First‐in‐Human, Single‐ and Multiple‐Ascending‐Dose, Food‐Effect, and Absolute Bioavailability Trials to Assess the Pharmacokinetics, Safety, and Tolerability of Pritelivir, a Nonnucleoside Helicase‐Primase Inhibitor Against Herpes Simplex Virus in Healthy Subjects

Abstract The pharmacokinetics and safety of the novel herpes simplex virus helicase‐primase inhibitor pritelivir were evaluated in 5 phase 1 trials: a single‐ascending‐dose trial, 2 multiple‐ascending‐dose trials, a food‐effect trial, and an absolute bioavailability trial in healthy male subjects. One cohort of healthy female subjects was included in the single‐ascending‐dose trial. Pritelivir pharmacokinetics were linear up to 480 mg following single and up to 400 mg following multiple once‐daily doses. The half‐life ranged from 52 to 83 hours, and steady state was reached between 8 and 13 days.

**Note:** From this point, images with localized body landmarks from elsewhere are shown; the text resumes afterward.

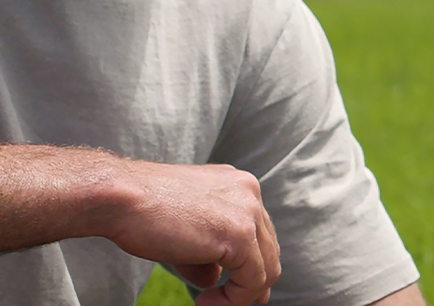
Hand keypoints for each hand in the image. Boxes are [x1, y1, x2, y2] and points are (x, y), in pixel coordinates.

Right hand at [104, 160, 280, 305]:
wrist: (119, 197)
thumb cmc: (141, 211)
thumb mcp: (183, 232)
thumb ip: (205, 254)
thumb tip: (214, 279)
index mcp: (238, 185)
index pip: (258, 230)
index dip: (251, 263)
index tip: (234, 288)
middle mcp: (249, 191)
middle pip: (268, 248)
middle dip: (252, 281)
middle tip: (223, 302)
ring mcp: (249, 211)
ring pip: (267, 266)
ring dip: (242, 294)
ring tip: (208, 304)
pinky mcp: (241, 234)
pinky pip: (254, 279)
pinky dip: (235, 300)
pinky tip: (204, 302)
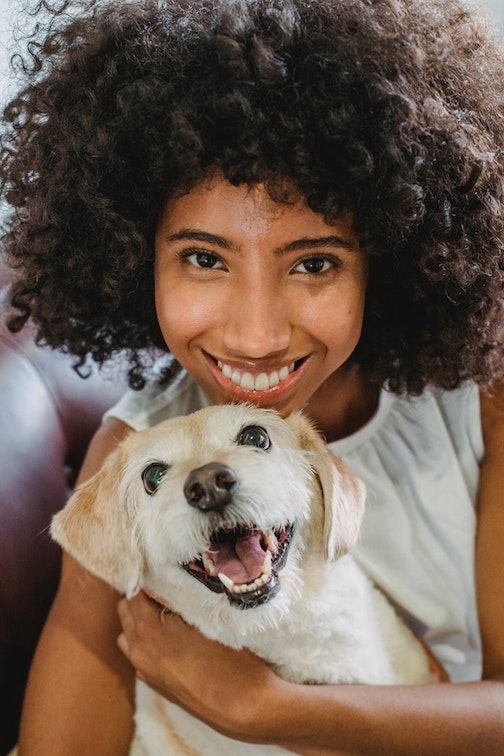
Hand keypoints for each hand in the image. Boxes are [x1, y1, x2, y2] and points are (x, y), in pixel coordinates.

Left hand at [116, 591, 287, 742]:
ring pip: (127, 633)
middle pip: (126, 609)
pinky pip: (137, 653)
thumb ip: (181, 598)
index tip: (164, 567)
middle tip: (167, 584)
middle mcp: (139, 650)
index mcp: (149, 631)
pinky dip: (145, 639)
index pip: (135, 589)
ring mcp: (144, 669)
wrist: (244, 706)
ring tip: (167, 609)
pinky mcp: (154, 683)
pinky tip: (171, 634)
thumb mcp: (207, 617)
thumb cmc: (232, 658)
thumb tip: (170, 577)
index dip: (150, 575)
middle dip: (142, 594)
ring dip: (140, 618)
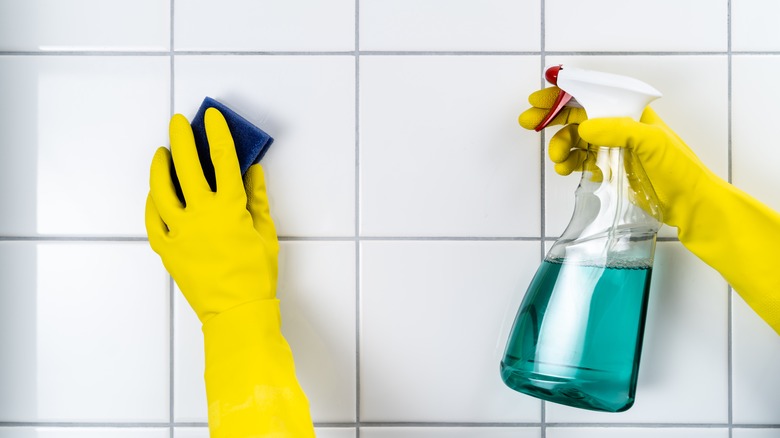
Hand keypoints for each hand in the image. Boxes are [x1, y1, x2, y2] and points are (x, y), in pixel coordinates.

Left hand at [145, 108, 278, 322]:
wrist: (237, 311)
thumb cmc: (256, 275)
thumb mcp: (266, 233)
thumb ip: (258, 198)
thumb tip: (254, 172)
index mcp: (230, 208)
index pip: (223, 159)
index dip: (218, 134)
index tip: (212, 118)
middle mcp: (201, 215)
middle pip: (187, 166)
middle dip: (182, 138)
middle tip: (179, 123)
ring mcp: (180, 231)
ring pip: (161, 189)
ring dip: (160, 166)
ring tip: (161, 153)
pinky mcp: (167, 249)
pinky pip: (152, 219)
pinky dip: (152, 203)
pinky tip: (154, 193)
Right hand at [520, 87, 779, 333]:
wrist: (689, 205)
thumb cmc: (679, 170)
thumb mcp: (653, 143)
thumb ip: (619, 130)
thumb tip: (585, 126)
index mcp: (630, 112)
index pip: (592, 95)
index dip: (564, 94)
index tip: (540, 99)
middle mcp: (619, 127)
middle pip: (577, 116)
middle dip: (551, 118)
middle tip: (529, 122)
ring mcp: (612, 148)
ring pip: (575, 140)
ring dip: (560, 146)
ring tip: (558, 160)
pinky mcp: (609, 169)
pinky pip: (580, 161)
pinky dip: (569, 163)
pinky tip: (566, 170)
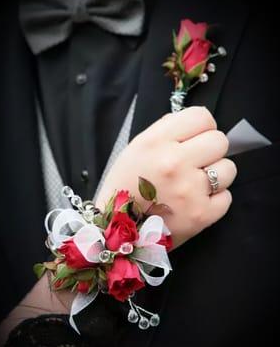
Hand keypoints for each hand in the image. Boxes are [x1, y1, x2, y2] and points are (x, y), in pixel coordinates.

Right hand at [96, 106, 236, 247]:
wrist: (117, 229)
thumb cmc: (126, 186)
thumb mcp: (137, 148)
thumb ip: (167, 131)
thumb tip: (196, 124)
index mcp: (156, 142)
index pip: (202, 117)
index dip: (200, 128)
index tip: (194, 140)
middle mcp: (174, 162)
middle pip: (219, 141)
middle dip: (209, 151)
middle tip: (195, 163)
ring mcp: (190, 190)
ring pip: (228, 169)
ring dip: (215, 176)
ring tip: (194, 185)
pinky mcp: (202, 215)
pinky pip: (226, 197)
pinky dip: (214, 200)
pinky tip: (195, 203)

Maximum plasma concentration and area under the plasma concentration–time curve from time 0 to the last quantifiable concentration were 1.5‐ and 1.1‐fold higher in female compared to male subjects. Absolute bioavailability was 72% under fasted conditions. Following a fatty diet, pritelivir time to maximum concentration was 1.5 hour delayed and maximum plasma concentration and area under the plasma concentration–time curve from time 0 to the last quantifiable concentration were 33% and 16% higher, respectively. Pritelivir was safe and well tolerated up to 600 mg following single and up to 200 mg following multiple once‐daily doses. Considering a therapeutic dose of 100 mg once‐daily, pritelivir demonstrated a favorable safety and tolerability and pharmacokinetic profile in healthy subjects to support further development.